- What this exercise asks -
1) Write out the stretch of the case summary from "After the cost" through "Standard Automobile Policy.".
2) List every condition the case summary says Moussi was diagnosed with after the accident.
3) Answer these questions from the case summary, one line each:
(a) How old was Moussi at the time of the accident?
(b) Under which rule did the Plaintiff bring the application seeking the Court's opinion?
(c) On what basis did counsel for Moussi decline TD's request for an independent dental examination?

- Source extract -
--- START ---

In the recent decision, Moussi v. TD Home and Auto Insurance Company, 2019 ABQB 242, the Alberta Court of Queen’s Bench (the “Court”) heard an application brought on behalf of the Plaintiff, Mohamed Moussi (“Moussi”). Moussi sought the direction of the Court to determine whether the defendant, TD Home and Auto Insurance Company (“TD”), was entitled to require that Moussi submit to an independent dental examination pursuant to Section B of the SPF-1 Policy. This is an important decision for insurers as it serves to reinforce the degree of cooperation expected between an insured and its insurer.
1. The facts
This action arose as the result of a motor vehicle accident (“MVA”) in which Moussi, who was nine at the time of the accident, was a passenger in a car that was struck by another vehicle that failed to stop at a stop sign.
Following the accident, Moussi was diagnosed with a temporomandibular joint (“TMJ”) injury, neck pain and dizziness. The TMJ injury was assessed by Moussi’s dentist, who submitted an estimate of the cost for the treatment necessary to address the TMJ injury to TD. Moussi was insured under the SPF-1 Policy and was entitled to Section B benefits.
After the cost estimate, Notice of Loss and Proof of Claim Form were submitted on Moussi’s behalf, TD requested an independent dental examination for Moussi, in order to assess the nature and extent of the TMJ injury. Counsel for Moussi declined TD’s request on the basis that a dentist is not a medically qualified practitioner, as defined under Section B of the Alberta Standard Automobile Policy.
Further communication between the parties failed to resolve the dispute, and so the Plaintiff brought an application under Rule 7.1(2) of the Alberta Rules of Court seeking the Court’s opinion.

--- END ---

- Dataset records -

--- START ---

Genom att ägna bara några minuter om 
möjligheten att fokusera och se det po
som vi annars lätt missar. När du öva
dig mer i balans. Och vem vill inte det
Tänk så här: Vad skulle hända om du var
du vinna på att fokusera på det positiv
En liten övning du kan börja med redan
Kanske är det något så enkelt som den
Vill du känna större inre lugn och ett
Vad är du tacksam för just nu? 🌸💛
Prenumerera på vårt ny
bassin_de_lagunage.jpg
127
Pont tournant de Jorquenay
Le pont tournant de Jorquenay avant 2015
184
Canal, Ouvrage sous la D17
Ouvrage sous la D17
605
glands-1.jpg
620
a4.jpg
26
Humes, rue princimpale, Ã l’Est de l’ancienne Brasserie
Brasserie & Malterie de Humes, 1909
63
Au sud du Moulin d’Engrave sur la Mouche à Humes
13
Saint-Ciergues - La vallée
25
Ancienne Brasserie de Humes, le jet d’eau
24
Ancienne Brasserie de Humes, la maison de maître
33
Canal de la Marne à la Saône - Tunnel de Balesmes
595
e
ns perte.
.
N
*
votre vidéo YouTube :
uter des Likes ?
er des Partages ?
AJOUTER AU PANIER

--- END ---
--- START ---

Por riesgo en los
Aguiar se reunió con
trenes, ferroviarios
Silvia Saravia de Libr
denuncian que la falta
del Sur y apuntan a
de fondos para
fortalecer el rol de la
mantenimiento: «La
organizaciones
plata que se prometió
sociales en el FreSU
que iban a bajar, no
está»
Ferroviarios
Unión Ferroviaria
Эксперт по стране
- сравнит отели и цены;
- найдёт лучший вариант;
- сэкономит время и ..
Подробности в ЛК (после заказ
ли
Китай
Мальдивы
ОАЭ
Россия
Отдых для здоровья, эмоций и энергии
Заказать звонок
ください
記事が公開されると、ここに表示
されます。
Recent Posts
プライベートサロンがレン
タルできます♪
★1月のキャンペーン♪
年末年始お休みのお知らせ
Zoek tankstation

--- END ---

- Answers to this exercise -
1)
After the cost estimate, Notice of Loss and Proof of Claim Form were submitted on Moussi’s behalf, TD requested an independent dental examination for Moussi, in order to assess the nature and extent of the TMJ injury. Counsel for Moussi declined TD’s request on the basis that a dentist is not a medically qualified practitioner, as defined under Section B of the Alberta Standard Automobile Policy.

2)
- Temporomandibular joint ("TMJ") injury
- Neck pain
- Dizziness

3)
(a) Nine.
(b) Rule 7.1(2) of the Alberta Rules of Court.
(c) Counsel argued that a dentist is not a medically qualified practitioner as defined under Section B of the Alberta Standard Automobile Policy.